TASK: Check each line of the data below for the word "genau", then extract the ones that have it.

DATA SUPPLIED:
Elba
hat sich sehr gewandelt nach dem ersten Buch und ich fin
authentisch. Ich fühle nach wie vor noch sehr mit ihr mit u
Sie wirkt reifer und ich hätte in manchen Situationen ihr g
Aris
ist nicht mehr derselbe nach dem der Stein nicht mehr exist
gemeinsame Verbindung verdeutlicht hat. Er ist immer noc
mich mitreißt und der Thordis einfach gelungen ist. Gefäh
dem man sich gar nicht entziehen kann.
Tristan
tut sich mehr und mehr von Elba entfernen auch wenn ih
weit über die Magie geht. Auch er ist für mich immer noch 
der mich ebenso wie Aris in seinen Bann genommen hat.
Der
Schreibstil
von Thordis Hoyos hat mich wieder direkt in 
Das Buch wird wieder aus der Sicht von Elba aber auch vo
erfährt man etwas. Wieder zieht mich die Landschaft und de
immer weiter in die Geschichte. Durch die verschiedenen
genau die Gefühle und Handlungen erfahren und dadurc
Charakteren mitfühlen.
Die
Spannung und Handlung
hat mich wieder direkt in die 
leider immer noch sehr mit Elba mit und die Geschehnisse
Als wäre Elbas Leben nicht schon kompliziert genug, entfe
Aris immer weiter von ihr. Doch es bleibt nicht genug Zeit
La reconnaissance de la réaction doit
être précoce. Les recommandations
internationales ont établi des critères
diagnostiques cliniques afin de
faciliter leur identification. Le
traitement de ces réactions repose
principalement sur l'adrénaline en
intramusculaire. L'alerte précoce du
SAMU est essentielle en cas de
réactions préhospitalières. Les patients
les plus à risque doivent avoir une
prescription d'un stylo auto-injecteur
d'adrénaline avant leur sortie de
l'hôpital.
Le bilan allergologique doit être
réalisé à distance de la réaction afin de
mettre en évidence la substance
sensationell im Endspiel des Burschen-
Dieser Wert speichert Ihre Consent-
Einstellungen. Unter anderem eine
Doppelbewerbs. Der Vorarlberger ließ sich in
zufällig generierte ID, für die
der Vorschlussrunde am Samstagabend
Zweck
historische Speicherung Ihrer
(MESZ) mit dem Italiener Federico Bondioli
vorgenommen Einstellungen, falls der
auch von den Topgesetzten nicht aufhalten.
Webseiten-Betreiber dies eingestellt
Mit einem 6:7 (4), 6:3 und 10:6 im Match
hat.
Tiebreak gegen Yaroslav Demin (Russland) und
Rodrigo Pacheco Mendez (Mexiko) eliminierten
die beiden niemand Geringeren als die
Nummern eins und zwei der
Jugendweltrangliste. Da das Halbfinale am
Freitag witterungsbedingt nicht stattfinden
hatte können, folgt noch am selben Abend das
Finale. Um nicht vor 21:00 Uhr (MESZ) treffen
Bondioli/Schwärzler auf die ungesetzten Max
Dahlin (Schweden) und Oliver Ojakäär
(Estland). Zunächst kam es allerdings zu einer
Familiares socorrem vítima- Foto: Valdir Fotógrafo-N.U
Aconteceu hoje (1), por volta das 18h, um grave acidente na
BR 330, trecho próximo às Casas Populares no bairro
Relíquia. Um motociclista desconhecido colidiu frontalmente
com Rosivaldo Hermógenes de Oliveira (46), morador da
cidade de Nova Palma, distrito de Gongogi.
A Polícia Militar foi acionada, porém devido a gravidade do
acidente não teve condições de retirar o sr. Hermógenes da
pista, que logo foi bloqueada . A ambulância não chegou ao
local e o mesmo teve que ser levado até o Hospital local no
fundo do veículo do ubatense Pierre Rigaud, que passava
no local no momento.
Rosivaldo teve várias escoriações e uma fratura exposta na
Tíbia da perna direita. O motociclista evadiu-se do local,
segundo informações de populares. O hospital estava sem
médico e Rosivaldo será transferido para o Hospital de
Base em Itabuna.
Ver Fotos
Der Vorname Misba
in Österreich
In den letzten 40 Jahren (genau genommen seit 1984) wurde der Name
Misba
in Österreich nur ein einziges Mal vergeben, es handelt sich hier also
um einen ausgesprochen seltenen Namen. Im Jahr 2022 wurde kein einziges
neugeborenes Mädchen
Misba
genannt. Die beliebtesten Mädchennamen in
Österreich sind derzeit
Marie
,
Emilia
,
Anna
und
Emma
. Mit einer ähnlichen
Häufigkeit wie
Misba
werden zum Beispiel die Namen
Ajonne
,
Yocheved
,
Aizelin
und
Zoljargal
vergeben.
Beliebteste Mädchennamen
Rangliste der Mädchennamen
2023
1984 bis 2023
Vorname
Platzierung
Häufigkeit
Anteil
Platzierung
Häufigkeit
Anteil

SOLUTION TO THE PROBLEM:
genau die Gefühle und Handlungen erfahren und dadurc
In den letzten 40 Jahren (genau genommen seit 1984) wurde der Name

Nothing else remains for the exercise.